Figure B tga4506-sm PCB layout

In electronics theory, when current flows through a conductor, a magnetic field is formed around the conductor; when alternating current passes through a conductor, an alternating electromagnetic field is formed around the conductor, called electromagnetic waves.

When the electromagnetic wave frequency is lower than 100kHz, the electromagnetic wave will be absorbed by the surface and cannot form effective transmission. However, when the frequency of electromagnetic waves is higher than 100kHz, electromagnetic waves can propagate in the air and be reflected by the ionosphere at the outer edge of the atmosphere, forming long-distance transmission capabilities. We call high-frequency electromagnetic waves with long-distance transmission capabilities radio frequencies. High frequency circuits basically consist of passive components, active components and passive networks. The frequency characteristics of components used in high-frequency circuits are different from those in low-frequency circuits. Passive linear components in high-frequency circuits are mainly resistors (capacitors).


In the field of electronic technology, the characteristics of radio frequency circuits are different from ordinary low-frequency circuits. The main reason is that the circuit characteristics under high frequency conditions are different from those under low frequency conditions, so we need to use the theory of radio frequency circuits to understand the working principle of radio frequency circuits. At high frequencies, stray capacitance and stray inductance have a great impact on the circuit. Stray inductance exists in conductor connections and in the internal self-inductance of the component itself. Stray capacitance exists between conductors in a circuit and between components and ground. In low-frequency circuits, these spurious parameters have little impact on the performance of the circuit. As the frequency increases, the influence of spurious parameters becomes more and more serious. In early VHF band television receivers, the effect of stray capacitance was so great that additional capacitance was no longer necessary.


In addition, there is a skin effect in RF circuits. Different from direct current, current flows through the entire conductor at direct current and flows through the surface of the conductor at high frequency. Therefore, high-frequency AC resistance is greater than DC resistance.

Another problem in high-frequency circuits is the effect of electromagnetic radiation. As frequency increases, the circuit becomes a radiator when the wavelength is equivalent to circuit size 12. At this time, various coupling effects will occur between circuits and between circuits and the external environment, leading to many interference problems. These issues are usually insignificant at low frequencies.

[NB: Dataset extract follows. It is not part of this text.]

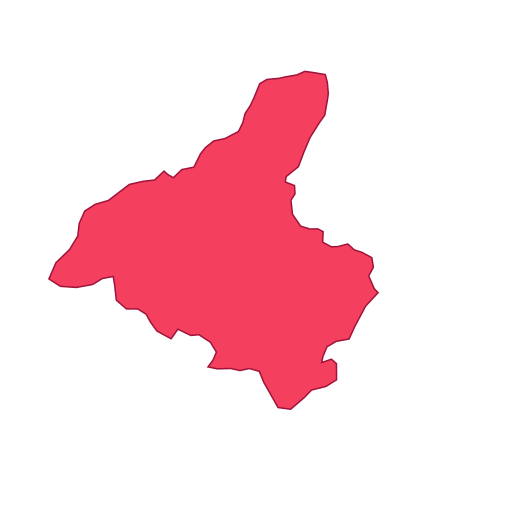 the district of Värnamo, Jönköping, Sweden, rotated 229°
{"feature_id": "70781695B84556885124155", "entity_name": "Värnamo", "entity_type": "district", "adm_level": 2, "iso_a3": "SWE", "parent_name": "Sweden", "parent_adm1": "Jönköping", "projection": "orthographic", "projection_center": [14.133, 57.154], "detail": "fine", "context": "isolated", "style": "filled", "palette": "rose", "viewbox_px": 512, "rotation_deg": 229, "n_neighbors": 0, "source": "geoboundaries", "source_scale": "gbopen_adm2", "svg_char_len": 1498}
<svg xmlns="http://www.w3.org/2000/svg" viewBox="0 0 512 512"><g transform="rotate(229 256 256)"><path d="M347.6,427.2L355.7,420.6L363.3,414.0L365.8,405.8L372.0,395.5L375.0,389.9L382.1,380.1L383.6,371.9L376.4,357.6L373.3,350.5L370.7,341.3L365.1,333.2L361.5,324.5L365.0,309.7L370.6,299.5L371.0,288.8L369.5,281.1L363.8,267.4L369.9,256.7L369.3,245.0L375.4,242.9L380.4,242.3L379.9,229.3L386.5,219.7L393.1,207.4L394.0,193.2L394.8,180.9L400.5,168.6L402.3,156.3L396.6,144.0L388.0,134.6L383.2,119.5L382.2,100.7L374.6,84.7L374.4,84.7L370.2,85.9L361.4,88.5L350.1,99.8L341.7,114.0L339.8,125.3L334.2,134.8L326.6,130.1L314.3,121.6L301.1,123.5L293.6,132.0L284.1,134.9L275.6,133.0L264.3,132.0L249.3,137.6L249.2,137.7L252.0,149.0L238.8,154.7L234.0,161.3L220.8,165.0L209.5,163.1L205.7,155.5L203.8,147.0L196.3,152.7L187.7,163.1L180.1,168.7L175.4,177.2L166.8,182.8L155.5,179.0L141.3,176.1L129.6,173.7L127.2,173.2L117.6,181.6L117.5,199.6L118.4,210.0L111.7,223.2L109.7,235.6L122.0,246.1L128.6,245.2L132.5,235.7L136.2,240.5L140.9,250.0L139.0,260.4L132.3,271.8L137.9,284.1L146.3,306.0L148.2,324.1L153.7,323.8L167.0,328.0L170.5,337.2L178.7,342.3L189.4,338.3L196.1,334.2L204.8,333.2L209.4,324.0L213.5,318.9L222.7,315.4L230.3,322.6L235.9,320.5L241.0,314.4L249.2,309.3L263.5,310.9L275.2,319.0L277.3,326.2L283.9,331.3L292.6,326.7L296.1,330.8L295.6,346.6L303.3,360.9L310.0,374.7L315.1,391.6L317.2,400.3L327.5,413.0L331.1,417.1L340.3,423.8L347.5,427.3L347.6,427.2Z" fill="#f43f5e" stroke="#9f1239" stroke-width="1.5"/></g></svg>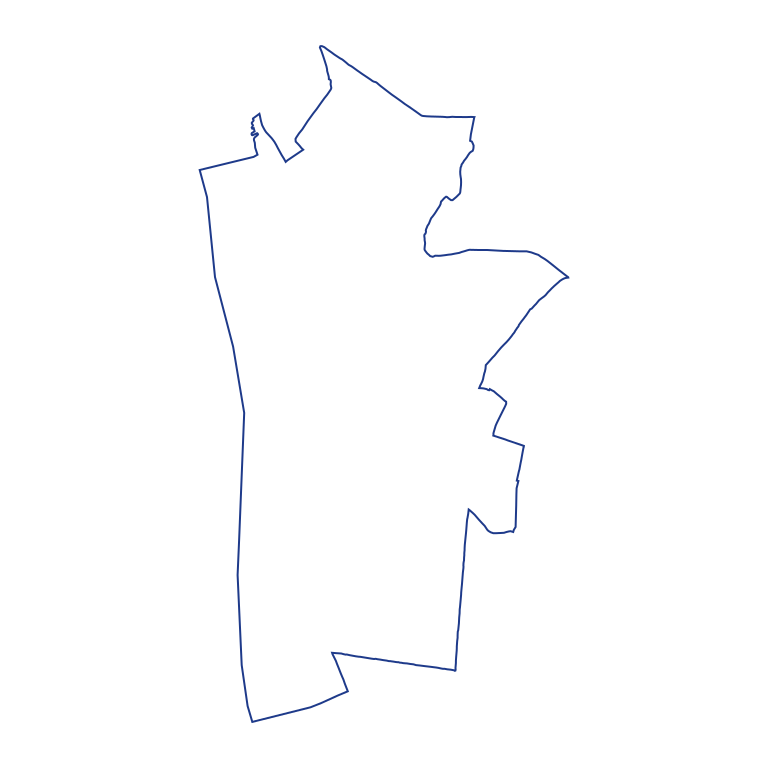 outline of Ipotesti, Olt, Romania
{"feature_id": "2599482B17273556266895", "entity_name": "Ipotesti", "entity_type": "district", "adm_level": 2, "iso_a3": "ROU", "parent_name": "Romania", "parent_adm1": "Olt", "projection": "albers", "projection_center": [24.407, 44.32], "detail": "fine", "context": "isolated", "style": "outline", "palette": "blue", "viewbox_px": 768, "rotation_deg": 0, "n_neighbors": 0, "source": "geoboundaries", "source_scale": "gbopen_adm2", "svg_char_len": 6070}
<svg xmlns="http://www.w3.org/2000/svg" viewBox="0 0 768 768"><path d="M252.3,721.9L310.5,707.3L321.1,703.1L337.6,695.6L347.8,691.3L344.8,683.6L343.4,679.5L342.2,676.8L340.9,673.7L340.1,671.7L338.5,667.6L337.0,663.9L335.9,660.9L334.9,658.9L333.8,656.7L332.6,654.3L332.1,652.8L335.4,653.1L341.3,653.5L343.7,654.2L345.6,654.6L346.8,654.5L349.8,655.2L355.8,656.3L358.6,656.7L360.2,656.8L371.8,658.7L374.1,659.0L375.7,658.8L377.4,659.2L380.3,659.6L383.1,660.1L386.7,660.6L388.8,661.1L390.1,661.1L391.2,661.3L393.4,661.6L395.7,662.0L397.3,662.2L398.5,662.2L399.6,662.6L401.7,662.8L403.0,663.1L405.2,663.3L406.9,663.4L410.5,664.0L413.3,664.3L414.4,664.6L416.0,665.1L419.9,665.5L424.6,666.1L430.6,666.8L433.6,667.2L436.1,667.5L438.5,667.9L441.2,668.5L442.9,668.8L444.6,668.8L447.2,669.3L450.9,669.7L454.0,670.3L454.8,670.8L455.4,670.6L455.6,669.7L455.5,667.8L455.9,663.0L455.9,660.8L456.2,656.5L456.7,650.6L456.8,648.1L456.8,646.6L457.2,640.9L457.6,637.8L457.6,635.7L457.7,633.0L457.8,631.5L458.2,630.3L458.9,623.5L459.2,617.5L459.6,613.4L459.7,609.4L460.0,607.1L460.7,599.4L461.1,594.8L461.2,592.4L461.6,588.0L462.0,583.9L462.4,578.7L462.9,572.3L463.4,568.3L463.5,566.7L463.4,565.7L463.5,563.1L463.8,561.3L464.0,560.6L464.1,557.3L464.3,555.3L464.3,553.2L464.5,551.0L464.6,550.1L464.6,548.3L464.8,544.8L466.0,533.0L466.3,529.6L466.7,524.4L466.8,523.0L467.0,520.9L467.2,519.1L467.5,517.9L468.2,513.8L468.7,509.5L469.4,510.0L472.7,512.9L474.7,514.8L478.9,519.7L482.2,523.3L484.7,525.9L487.2,529.7L488.4,530.9L490.7,532.3L493.3,533.2L495.9,533.2L500.4,533.0L504.0,532.8L506.5,532.0L509.0,531.4L510.6,531.2L513.2,532.0L513.8,529.9L515.6,527.0L516.2,505.8L516.4,494.3L516.6,488.2L518.4,481.0L516.8,480.6L518.9,471.2L519.4,469.5L520.2,465.1L521.0,461.0L521.2,460.2L522.0,455.6L522.8,451.2L523.7,446.6L523.8,446.6L523.9,445.9L507.7,440.4L505.4,439.5L493.3,435.6L493.5,434.5L493.4,433.8L493.6,432.6L495.7,425.5L497.0,422.6L500.5,415.5L505.1,406.3L506.2,403.8L506.1,401.7L504.7,400.8L503.0,399.3L501.9,398.2L500.1,396.6L496.9,394.0L493.7,391.2L492.4,390.6L489.8,389.1L489.5,389.7L489.3,390.2L488.3,390.1L486.6,389.1L483.5,388.4L481.3,388.2L479.2,388.1L480.4,385.1L480.8,384.5L482.3,381.4L483.1,378.9L483.5,376.8L484.3,373.3L484.9,371.6L485.5,368.7L485.8,365.1L487.2,363.6L489.1,361.5L492.3,357.8L494.6,355.5L496.2,353.5L498.1,351.1L501.2,347.5L503.9,344.7L506.7,341.9L509.0,339.3L511.8,335.8L512.9,334.2L513.7,333.3L514.5,332.2L515.3,330.7L516.3,329.3L517.1,328.0L518.1,326.8L518.6,326.0L518.9,325.0L521.4,321.5L523.8,318.5L524.5,317.5L526.2,315.3L528.8,311.4L529.2,310.8L530.1,309.4L531.7,308.6L534.5,305.5L536.0,304.0L539.1,300.2L540.5,299.1L541.8,298.1L544.0,296.5L545.6,295.1L547.9,292.3L549.8,290.4L551.8,288.3L553.2,287.0L554.0,286.2L557.3,283.3L558.6,282.2L559.8,281.0L562.1,279.5L563.6,278.7L565.1,278.1L566.6,277.8L568.3,277.6L568.2,277.2L566.7,276.1L562.8,273.1L561.7,272.2L560.1,271.0L557.7,269.1L554.5,266.5L547.4,260.9L544.7,259.0L541.0,256.8L538.4,254.9L535.1,253.8L531.3,252.4L528.2,251.7L526.5,251.3L524.2,251.3L518.5,251.3L503.1,250.9L497.7,250.6L487.1,250.0L478.8,250.0L474.0,249.9L469.4,249.8L467.3,250.3L464.8,251.1L461.6,252.0L459.2,252.9L454.6,253.7L451.2,254.4L448.3,254.7L444.9,255.2L440.7,255.7L439.0,255.8L435.2,255.7L433.8,256.4L432.7,256.8L430.2,256.1L429.0,254.9L427.3,253.5L426.1,252.0L425.3,250.9L424.8,250.2L424.5,249.1L424.6,247.9L424.7,246.8L424.9,245.1L425.1,243.5L425.0,242.2L424.7,240.7L424.6,239.6L424.6,238.3L424.4,237.0L424.3,235.9L424.4,234.9L424.7,234.3L425.4,233.7L425.8,232.6L426.0,231.5L425.8,230.4L426.1,229.2L426.5,228.3L427.5,225.8L428.9,223.7L429.7,221.7L430.7,219.2L431.3,218.0L432.5,216.6L434.3,214.2L435.4,212.6L437.6,209.1L439.3,206.6L440.0,205.3L440.6,204.0L440.8,202.7L441.1,201.5L441.8,200.9L443.2,199.3L444.5,197.9L446.1,196.7L446.9,196.9L449.0,198.7L451.0,200.1L452.6,200.1L456.4,196.9L457.6,195.7L458.6,194.7L459.7,193.6L460.0,193.0L460.2,192.4L460.4,190.9L460.5,189.5L460.7,188.0L461.0,185.2L461.1,182.1L461.0,179.0L460.9,178.5L460.6,176.6L460.3,174.3L460.2,171.7L460.6,167.6L461.3,166.0L461.6,164.5L463.0,162.6L464.1,160.7L465.6,158.9L467.0,157.0L468.0,155.3L469.7,152.9L470.9,151.9L472.7,150.8L473.3,149.1L473.5,147.7L473.6,145.5L472.7,143.3L471.9,141.6L470.1,140.8L470.9,134.3L474.2,117.6L474.4,117.1L471.4,116.9L468.9,117.0L465.1,117.1L460.6,117.0L456.0,117.0L452.2,116.8L449.3,117.1L446.9,117.2L445.1,117.0L442.3,116.8L431.3,116.5L426.8,116.3L423.3,116.0L422.1,115.8L420.9,115.2L419.1,113.9L417.3,112.6L410.5,107.8L405.1,104.2L400.4,100.7L395.5,97.2L391.9,94.7L389.0,92.5L384.6,89.1L380.3,85.8L378.2,84.0L377.1,83.0L375.9,82.2L373.7,81.6L372.5,81.0L370.6,79.6L362.1,73.9L357.4,70.6L352.6,67.1L350.9,66.0L349.0,65.0L348.3,64.5L345.9,62.4L343.1,60.1L341.8,59.2L340.4,58.5L339.0,57.6L334.3,54.5L331.5,52.4L326.8,49.1L325.2,47.8L324.2,47.1L322.1,46.2L321.3,46.1L320.4,46.2L320.1,46.9L319.9,47.5L321.5,51.3L322.9,55.3L324.6,60.5L326.4,66.2L326.9,68.5L327.1,69.6L327.1,70.6L327.3,71.5L328.5,75.7L328.8,77.1L328.9,79.2L329.6,79.5L330.2,79.8L330.6,80.3L330.8,81.0L330.8,82.6L330.6,84.1L330.8,85.3L331.1,86.8L331.3,87.9L331.1,88.7L330.5,89.9L327.2,94.7L324.3,98.3L323.3,99.7L320.2,104.0L316.7,109.0L313.4,113.2L307.6,121.2L302.2,129.5L300.7,131.3L299.0,133.4L296.4,137.3L295.5,138.9L295.6,140.3L295.7,141.6L298.3,144.3L299.9,146.1L301.4,148.0L303.2,149.7L287.5,160.3L285.7,161.9L284.0,158.8L281.7,155.1L278.0,148.4L276.2,144.9L274.4,141.8L273.0,139.9L271.6,138.1L267.7,133.9L266.2,132.3L265.1,130.7L264.0,128.8L263.1,127.1L262.1,125.1L261.0,121.1L260.4,118.3L259.8,115.3L259.4,113.8L253.0,118.5L252.9,119.0L253.6,120.1L253.5,120.7L252.4,122.0L251.8,122.8L251.9,123.8L252.6,124.6L253.0,125.4L252.3,126.6L251.7,127.7L252.3,128.7L253.7,128.1L254.6,131.3L251.8,133.1L251.6,133.6L251.6,134.4L252.0,135.1L252.7,135.2L257.1,133.2L257.7,133.7L258.0,134.3L257.7,134.9L256.0,136.4L254.6,137.5L253.9,139.0L254.0,140.3L254.8,142.8L255.2,147.7L257.5,154.7L253.6,156.9L199.7,170.0L207.0,197.1L215.0,277.1L233.1,346.6L244.2,412.9L239.1,540.4L237.6,575.0L241.7,665.1L247.6,706.0L252.3,721.9Z" fill="none" stroke="#1e3a8a" stroke-width="2"/></svg>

With the development of communication technology, the frequency of use of communication equipment is increasing day by day. Radio frequency (RF) and microwave (MW) circuits are widely used in communication systems. The design of high-frequency circuits has always received special attention from the industry. New semiconductor devices enable the expansion of high-speed digital systems and high-frequency analog systems. 


The carrier frequencies of the microwave radio frequency identification system (RFID) are 915MHz and 2450MHz; the carrier frequencies of the Global Positioning System (GPS) are 1227.60mhz and 1575.42MHz; the radio frequency circuits in personal communication systems work at 1.9GHz and can be integrated into smaller sizes In personal communication terminals; 4GHz uplink is included in the C-band satellite broadcast communication system communication link and 6GHz downlink communication link. Typically, these RF circuits operate at frequencies above 1GHz, and this trend will continue as communications technology develops. However, it not only requires special equipment and devices, but also requires theoretical knowledge and practical experience that are not found in DC and low-frequency circuits.